[What is being asked] Please give all the records below as a JSON list of strings, one string per line, leaving out any blank lines.

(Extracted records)
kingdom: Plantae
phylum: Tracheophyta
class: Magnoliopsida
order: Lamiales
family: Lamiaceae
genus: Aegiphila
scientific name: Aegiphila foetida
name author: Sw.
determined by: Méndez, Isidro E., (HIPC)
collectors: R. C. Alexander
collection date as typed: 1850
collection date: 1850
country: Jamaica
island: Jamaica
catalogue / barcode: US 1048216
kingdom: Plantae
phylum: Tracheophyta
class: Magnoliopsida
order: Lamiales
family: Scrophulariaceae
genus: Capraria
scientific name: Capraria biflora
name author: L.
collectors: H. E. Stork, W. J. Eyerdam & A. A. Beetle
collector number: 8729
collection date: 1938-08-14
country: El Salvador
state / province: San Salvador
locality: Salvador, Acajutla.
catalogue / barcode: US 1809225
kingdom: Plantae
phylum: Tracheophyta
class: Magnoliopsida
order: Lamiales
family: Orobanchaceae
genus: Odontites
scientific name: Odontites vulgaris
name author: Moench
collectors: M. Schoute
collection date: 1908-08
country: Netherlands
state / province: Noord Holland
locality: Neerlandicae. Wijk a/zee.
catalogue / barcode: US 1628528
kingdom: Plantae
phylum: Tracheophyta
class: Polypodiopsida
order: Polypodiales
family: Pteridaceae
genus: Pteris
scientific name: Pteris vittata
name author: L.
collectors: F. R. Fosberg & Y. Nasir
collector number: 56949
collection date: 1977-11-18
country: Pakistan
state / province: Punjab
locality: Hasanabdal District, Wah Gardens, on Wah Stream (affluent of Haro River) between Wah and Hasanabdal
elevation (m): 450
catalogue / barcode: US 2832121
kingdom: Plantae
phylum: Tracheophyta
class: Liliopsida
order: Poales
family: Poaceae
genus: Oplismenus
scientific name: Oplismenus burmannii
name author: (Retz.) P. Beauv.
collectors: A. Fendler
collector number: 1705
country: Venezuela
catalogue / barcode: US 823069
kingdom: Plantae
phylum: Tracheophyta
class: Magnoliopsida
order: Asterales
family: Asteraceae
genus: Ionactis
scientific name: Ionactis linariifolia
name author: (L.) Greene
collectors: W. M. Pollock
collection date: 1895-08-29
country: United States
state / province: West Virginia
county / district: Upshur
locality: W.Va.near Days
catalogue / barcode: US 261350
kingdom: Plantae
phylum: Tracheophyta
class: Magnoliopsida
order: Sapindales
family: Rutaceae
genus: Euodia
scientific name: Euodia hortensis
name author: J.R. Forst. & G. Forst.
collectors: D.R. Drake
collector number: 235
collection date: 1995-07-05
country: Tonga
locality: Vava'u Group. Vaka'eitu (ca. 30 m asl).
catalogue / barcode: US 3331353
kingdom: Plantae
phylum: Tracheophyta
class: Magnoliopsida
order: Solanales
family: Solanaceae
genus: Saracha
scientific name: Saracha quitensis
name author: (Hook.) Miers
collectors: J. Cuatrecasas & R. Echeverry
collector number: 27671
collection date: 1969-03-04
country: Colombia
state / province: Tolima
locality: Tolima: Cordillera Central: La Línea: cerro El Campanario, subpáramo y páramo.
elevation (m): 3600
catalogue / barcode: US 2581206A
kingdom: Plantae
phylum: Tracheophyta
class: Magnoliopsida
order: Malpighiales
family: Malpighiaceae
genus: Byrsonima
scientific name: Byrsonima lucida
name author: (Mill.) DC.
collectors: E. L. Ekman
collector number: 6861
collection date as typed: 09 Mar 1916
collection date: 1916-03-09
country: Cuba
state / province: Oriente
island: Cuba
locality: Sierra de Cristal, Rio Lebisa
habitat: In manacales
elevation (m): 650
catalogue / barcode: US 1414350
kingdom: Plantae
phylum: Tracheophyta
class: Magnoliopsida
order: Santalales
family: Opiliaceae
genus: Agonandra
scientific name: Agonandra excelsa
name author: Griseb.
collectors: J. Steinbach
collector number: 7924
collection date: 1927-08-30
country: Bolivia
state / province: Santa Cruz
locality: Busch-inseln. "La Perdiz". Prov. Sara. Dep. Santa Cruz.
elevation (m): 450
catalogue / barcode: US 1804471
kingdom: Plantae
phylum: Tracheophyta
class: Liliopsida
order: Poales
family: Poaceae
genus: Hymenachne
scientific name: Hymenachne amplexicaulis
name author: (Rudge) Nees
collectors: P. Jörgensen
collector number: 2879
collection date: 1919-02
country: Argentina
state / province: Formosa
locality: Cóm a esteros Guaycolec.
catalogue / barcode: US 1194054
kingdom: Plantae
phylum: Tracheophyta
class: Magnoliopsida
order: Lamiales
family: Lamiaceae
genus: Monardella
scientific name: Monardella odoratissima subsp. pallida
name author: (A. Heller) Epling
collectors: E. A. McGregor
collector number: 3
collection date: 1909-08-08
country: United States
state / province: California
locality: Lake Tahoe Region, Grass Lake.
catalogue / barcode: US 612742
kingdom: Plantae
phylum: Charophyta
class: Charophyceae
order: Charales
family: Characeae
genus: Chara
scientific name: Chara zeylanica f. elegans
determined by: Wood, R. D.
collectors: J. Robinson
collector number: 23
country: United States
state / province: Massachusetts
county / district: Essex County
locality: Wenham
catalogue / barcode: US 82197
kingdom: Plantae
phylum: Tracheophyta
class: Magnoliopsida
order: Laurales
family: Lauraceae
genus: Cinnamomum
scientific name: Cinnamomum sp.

[Solution to this problem]
[
  "kingdom: Plantae",
  "phylum: Tracheophyta",
  "class: Magnoliopsida",
  "order: Lamiales",
  "family: Lamiaceae",
  "genus: Aegiphila",
  "scientific name: Aegiphila foetida",
  "name author: Sw.",
  "determined by: Méndez, Isidro E., (HIPC)",
  "collectors: R. C. Alexander",
  "collection date as typed: 1850",
  "collection date: 1850",
  "country: Jamaica",
  "island: Jamaica",
  "catalogue / barcode: US 1048216",
  "kingdom: Plantae",
  "phylum: Tracheophyta",
  "class: Magnoliopsida",
  "order: Lamiales",
  "family: Scrophulariaceae",
  "genus: Capraria",
  "scientific name: Capraria biflora",
  "name author: L.",
  "collectors: H. E. Stork, W. J. Eyerdam & A. A. Beetle",
  "collector number: 8729",
  "collection date: 1938-08-14",
  "country: El Salvador",
  "state / province: San Salvador",
  "locality: Salvador, Acajutla.",
  "catalogue / barcode: US 1809225",
  "kingdom: Plantae",
  "phylum: Tracheophyta",
  "class: Magnoliopsida",
  "order: Lamiales",
  "family: Orobanchaceae",
  "genus: Odontites",
  "scientific name: Odontites vulgaris",
  "name author: Moench",
  "collectors: M. Schoute",
  "collection date: 1908-08",
  "country: Netherlands",
  "state / province: Noord Holland",
  "locality: Neerlandicae. Wijk a/zee.",
  "catalogue / barcode: US 1628528",
  "kingdom: Plantae",
  "phylum: Tracheophyta",
  "class: Polypodiopsida",
  "order: Polypodiales",
  "family: Pteridaceae",
  "genus: Pteris",
  "scientific name: Pteris vittata",
  "name author: L.",
  "collectors: F. R. Fosberg & Y. Nasir",
  "collector number: 56949",
  "collection date: 1977-11-18",
  "country: Pakistan",
  "state / province: Punjab",
  "locality: Hasanabdal District, Wah Gardens, on Wah Stream (affluent of Haro River) between Wah and Hasanabdal",
  "elevation (m): 450",
  "catalogue / barcode: US 2832121",
  "kingdom: Plantae",
  "phylum: Tracheophyta",
  "class: Liliopsida",
  "order: Poales",
  "family: Poaceae",
  "genus: Oplismenus",
  "scientific name: Oplismenus burmannii",
  "name author: (Retz.) P. Beauv.",
  "collectors: A. Fendler",
  "collector number: 1705",
  "country: Venezuela",
  "catalogue / barcode: US 823069",
  "kingdom: Plantae",
  "phylum: Tracheophyta",
  "class: Magnoliopsida",
  "order: Asterales",
  "family: Asteraceae",
  "genus: Ionactis",
  "scientific name: Ionactis linariifolia",
  "name author: (L.) Greene",
  "collectors: W. M. Pollock",
  "collection date: 1895-08-29",
  "country: United States",
  "state / province: West Virginia",
  "county / district: Upshur",
  "locality: W.Va.near Days",
  "catalogue / barcode: US 261350",
  "kingdom: Plantae",
  "phylum: Tracheophyta",
  "class: Magnoliopsida",
  "order: Sapindales",
  "family: Rutaceae",
  "genus: Euodia",
  "scientific name: Euodia hortensis",
  "name author: J.R. Forst. & G. Forst.",
  "collectors: D.R. Drake",
  "collector number: 235",
  "collection date: 1995-07-05",
  "country: Tonga",
  "locality: Vava'u Group. Vaka'eitu (ca. 30 m asl).",
  "catalogue / barcode: US 3331353",
  "kingdom: Plantae",
  "phylum: Tracheophyta",
  "class: Magnoliopsida",
  "order: Solanales",
  "family: Solanaceae",
  "genus: Saracha",
  "scientific name: Saracha quitensis",
  "name author: (Hook.) Miers",
  "collectors: J. Cuatrecasas & R. Echeverry",
  "collector number: 27671",
  "collection date: 1969-03-04",
  "country: Colombia",
  "state / province: Tolima",
  "locality: Tolima: Cordillera Central: La Línea: cerro El Campanario, subpáramo y páramo.",
  "elevation (m): 3600",
  "catalogue / barcode: US 2581206A",
  "kingdom: Plantae",
  "phylum: Tracheophyta",
  "class: Magnoliopsida",
  "order: Malpighiales",
  "family: Malpighiaceae",
  "genus: Byrsonima",
  "scientific name: Byrsonima lucida",
  "name author: (Mill.) DC.",
  "collectors: E. L. Ekman",
  "collector number: 6861",
  "collection date as typed: 09 Mar 1916",
  "collection date: 1916-03-09",
  "country: Cuba",
  "state / province: Oriente",
  "island: Cuba",
  "locality: Sierra de Cristal, Rio Lebisa",
  "habitat: In manacales",
  "elevation (m): 650",
  "catalogue / barcode: US 1414350",
  "kingdom: Plantae",
  "phylum: Tracheophyta",
  "class: Magnoliopsida",
  "order: Santalales",
  "family: Opiliaceae",
  "genus: Agonandra",
  "scientific name: Agonandra excelsa",
  "name author: Griseb.",
  "collectors: J. Steinbach",
  "collector number: 7924",
  "collection date: 1927-08-30",
  "country: Bolivia",
  "state / province: Santa Cruz",
  "locality: Busch-inseln. \"La Perdiz\". Prov. Sara. Dep. Santa Cruz.",
  "elevation (m): 450",
  "catalogue / barcode: US 1804471",
  "kingdom: Plantae",
  "phylum: Tracheophyta",
  "class: Liliopsida",
  "order: Poales",
  "family: Poaceae",
  "genus: Hymenachne",
  "scientific name: Hymenachne amplexicaulis",
  "name author: (Rudge) Nees",
  "collectors: P. Jörgensen",
  "collector number: 2879",
  "collection date: 1919-02",
  "country: Argentina",
  "state / province: Formosa",
  "locality: Cóm a esteros Guaycolec.",
  "catalogue / barcode: US 1194054",
  "kingdom: Plantae",
  "phylum: Tracheophyta",
  "class: Magnoliopsida",
  "order: Lamiales",
  "family: Lamiaceae",
  "genus: Monardella",
  "scientific name: Monardella odoratissima subsp. pallida",
  "name author: (A. Heller) Epling",
  "collectors: E. A. McGregor",
  "collector number: 3",
  "collection date: 1909-08-08",
  "country: United States",
  "state / province: California",
  "locality: Lake Tahoe Region, Grass Lake.",
  "catalogue / barcode: US 612742",
  "kingdom: Plantae",
  "phylum: Charophyta",
  "class: Charophyceae",
  "order: Charales",
  "family: Characeae",
  "genus: Chara",
  "scientific name: Chara zeylanica f. elegans",
  "determined by: Wood, R. D.",
  "collectors: J. Robinson",
  "collector number: 23",
  "country: United States",
  "state / province: Massachusetts",
  "county / district: Essex County",
  "locality: Wenham",
  "catalogue / barcode: US 82197",
  "kingdom: Plantae",
  "phylum: Tracheophyta",
  "class: Magnoliopsida",
  "order: Laurales",
  "family: Lauraceae",
  "genus: Cinnamomum",
  "scientific name: Cinnamomum sp."
]